At the time, the space was unoccupied because, according to Masp's management, infiltrations prevented "any activity". Folha de S. Paulo reported in June 2009 that construction had stopped in 2004, but that the infiltrations were only reported to the City Council three years later. Masp had invested "more than three million reais" in elevators, air conditioning, bathroom renovations and improvements to the floor and the plumbing and electrical systems, but complained about the lack of a counterpart from the city government, which was refuted by the Municipal Department of Culture, claiming that, once the concession was granted, maintenance would be Masp's responsibility. The City Hall also claimed that the space was used improperly as a warehouse and that the gallery had been closed in previous years; Masp complained that the decree had been revoked "by surprise".

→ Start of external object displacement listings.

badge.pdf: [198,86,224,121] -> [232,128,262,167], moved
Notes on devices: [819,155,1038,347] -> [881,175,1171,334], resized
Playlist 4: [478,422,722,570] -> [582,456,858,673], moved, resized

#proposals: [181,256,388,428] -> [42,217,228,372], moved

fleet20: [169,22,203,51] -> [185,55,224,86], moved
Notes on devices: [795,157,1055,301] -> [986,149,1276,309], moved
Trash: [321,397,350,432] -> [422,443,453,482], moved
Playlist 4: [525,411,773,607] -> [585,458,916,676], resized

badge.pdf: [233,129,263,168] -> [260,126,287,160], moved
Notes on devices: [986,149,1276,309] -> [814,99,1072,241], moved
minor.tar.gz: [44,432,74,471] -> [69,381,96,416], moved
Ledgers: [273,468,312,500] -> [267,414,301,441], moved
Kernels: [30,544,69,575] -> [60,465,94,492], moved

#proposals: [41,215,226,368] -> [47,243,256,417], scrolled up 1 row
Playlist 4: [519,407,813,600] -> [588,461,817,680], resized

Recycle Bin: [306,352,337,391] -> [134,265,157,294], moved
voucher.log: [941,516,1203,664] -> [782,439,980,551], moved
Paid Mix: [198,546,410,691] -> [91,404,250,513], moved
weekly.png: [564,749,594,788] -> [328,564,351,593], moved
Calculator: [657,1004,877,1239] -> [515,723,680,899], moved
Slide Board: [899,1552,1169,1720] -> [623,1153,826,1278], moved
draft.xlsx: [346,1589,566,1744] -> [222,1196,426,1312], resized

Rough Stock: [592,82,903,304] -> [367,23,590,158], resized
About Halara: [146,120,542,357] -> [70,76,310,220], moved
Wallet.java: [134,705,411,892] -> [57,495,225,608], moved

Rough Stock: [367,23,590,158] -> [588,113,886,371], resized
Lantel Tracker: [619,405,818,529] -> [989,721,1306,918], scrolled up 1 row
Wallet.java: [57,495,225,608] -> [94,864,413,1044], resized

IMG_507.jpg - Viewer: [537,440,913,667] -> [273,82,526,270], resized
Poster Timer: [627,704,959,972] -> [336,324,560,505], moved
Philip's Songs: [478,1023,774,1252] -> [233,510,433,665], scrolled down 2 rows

In 2002, the upper entrance to the gallery, where there used to be a bus station, was covered by a marquee designed by architect Paulo Mendes da Rocha, causing controversy for supposedly affecting the visibility of the Church of Saint Anthony, in Patriarca Square. Carlos Lemos, a professor of Architecture and Urbanism at the University of São Paulo, wrote an article in Folha de S. Paulo three years later in which he criticized the canopy for having replaced the art-deco shelter by architect Elisário Bahiana, part of the Viaduto do Chá project, a listed monument since 1992. "What revitalization has the beautiful and inopportune project brought to the site?" he asked in the article, and then replied: "None, except to provoke complaints." During the construction of the marquee, Masp-Centro was closed.

In 2019, a project was announced to transform the site into the Museum of Citizenship and Human Rights, a space that will be divided into video panels, three halls for events and temporary exhibitions, a 100-seat auditorium and an entrance hall with an area for artistic interventions. Once approved, an executive project can be contracted for the restoration and renovation of the entire gallery, as well as the installation of an elevator on the sidewalk of the Viaduto do Chá, next to the newsstand and near Líbero Badaró Street.

== Culture ==
A Neapolitan nativity scene from 1720, donated by Ciccillo Matarazzo, now part of the collection of the Museum of Sacred Art of São Paulo, was set up for the first time in São Paulo at the gallery. The venue also houses Graça I and Graça II (sculptures by Victor Brecheret) and a bronze replica of Michelangelo's Moses sculpture, made by the School of Arts and Crafts. During the 2010 Virada Cultural, the gallery was used as a stage for "body suspension" sessions, in which people were hoisted up by hooks stuck straight into their backs.